Smooth implants are now favoured by the majority of plastic surgeons in the USA with approximately 87% preferring smooth and 13% textured [54]. Device preferences differ substantially in Europe and Australia, with 90% of surgeons favouring textured implants [2]. However, use of smooth implants may reduce the recurrence rate of capsular contracture when used as replacement implants [1, 24]. Smooth implants show a greater softness to the touch, and the newer generation of cohesive smooth round implants is attributed to a lower incidence of wrinkling due to optimal fill. Finally, the cost of smooth implants is typically 30% less than textured implants.
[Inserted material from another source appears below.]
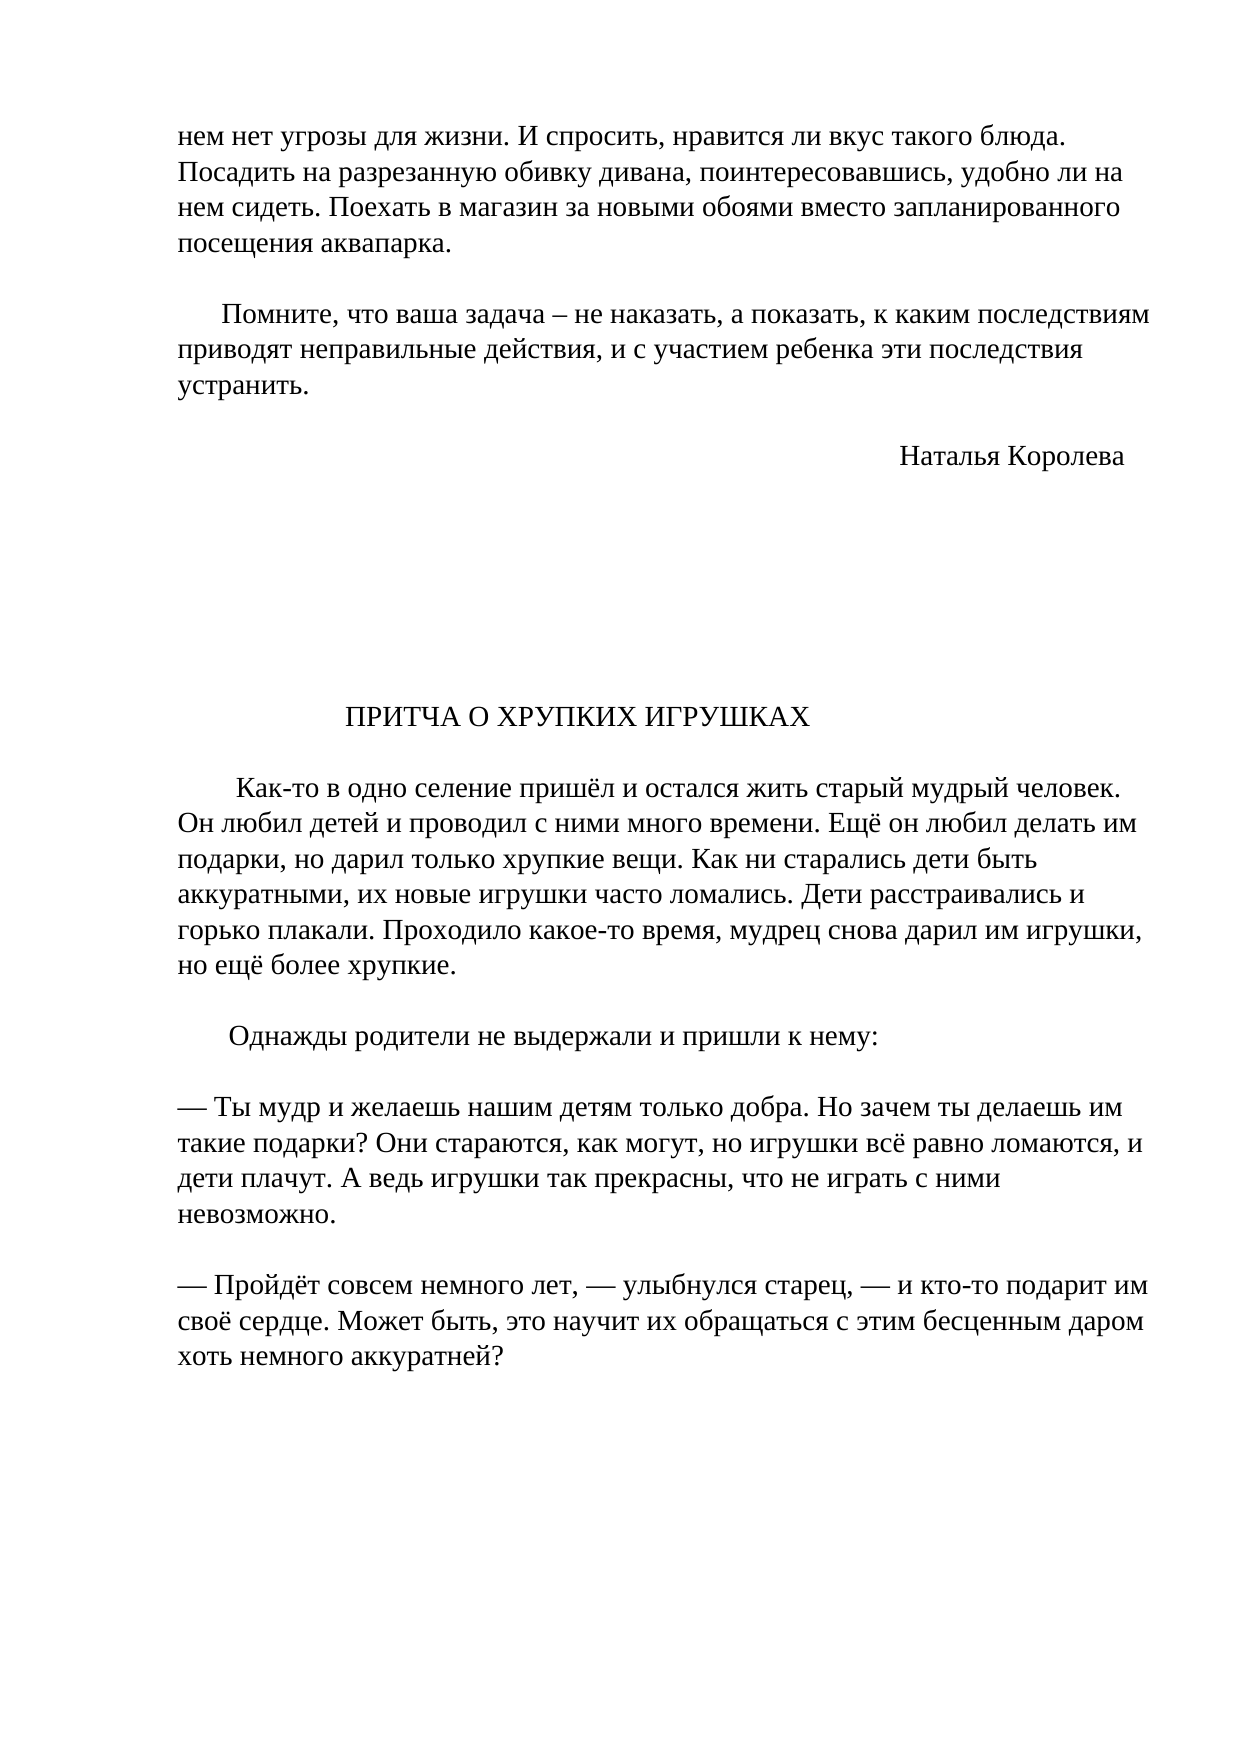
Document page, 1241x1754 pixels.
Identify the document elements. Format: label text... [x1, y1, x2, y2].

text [177, 118, 1152, 471]
text ПРИТЧА О ХРУПКИХ ИГРУШКАХ Как-то в одно селение пришёл и остался жить старый мудрый человек. Он любил детей и проводил с ними много времени. Ещё он любил делать им подарки, но дарил только хрупкие вещи. Как ни старались дети быть аккуратными, их новые игрушки часто ломались. Дети расстраивались и горько плакали. Проходило какое-то время, мудрец снова дарил им игрушки, но ещё более хрупкие. Однажды родители не выдержали и пришли к нему: — Ты мудр и желаешь нашим детям только добра. Но зачем ты делаешь им такие подарки? Они стараются, как могут, но игрушки всё равно ломаются, и дети плачут. А ведь игрушки так прекрасны, что не играть с ними невозможно. — Пройдёт совсем немного лет, — улыбнулся старец, — и кто-то подарит им своё сердце. Может быть, это научит их обращаться с этим бесценным даром хоть немного аккуратней? [177, 699, 1152, 1372]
With our expertise in the field [2] and the results of this up-to-date literature review, it can be concluded that the use of a new subpectoral smooth implant is a good option in the treatment of recurrent CC. When re-implantation with a second implant is considered, it is very important to take into account the recent recommendations to decrease recurrence rate. These recommendations include total capsulectomy, implant placed in the submuscular plane, new implants, bloodless dissection, antibiotic irrigation, glove change, covering the incision site with an adhesive barrier, form-stable implants, a sleeve or funnel, nipple shields, and acellular dermal matrix [25, 45, 55, 56].

Limitations of the Study

This study has three main limitations. The first limitation is the small number of participants. Due to the small sample size, no statistical analysis was performed. The second limitation was the retrospective nature of the study which can introduce data collection bias. Finally, this study is limited by its quantity of long-term follow-up data. Larger series with longer follow-up are needed to validate the use of subpectoral smooth implant in the treatment of recurrent capsular contracture.

Our primary goal for the study was to create a descriptive cohort for baseline statistics but we are currently enrolling more patients who are to be prospectively followed.

Conclusion

When re-implantation is considered in a patient with recurrent CC, it is advisable to use a new implant after total capsulectomy is performed. Although the literature does not provide a univocal indication on the type of prosthesis to be used after a prosthetic revision for CC, the use of smooth implant is indicated when the prosthetic revision technique involves site change with subpectoral placement of prostheses. Long-term follow-up is needed to assess durability of outcomes.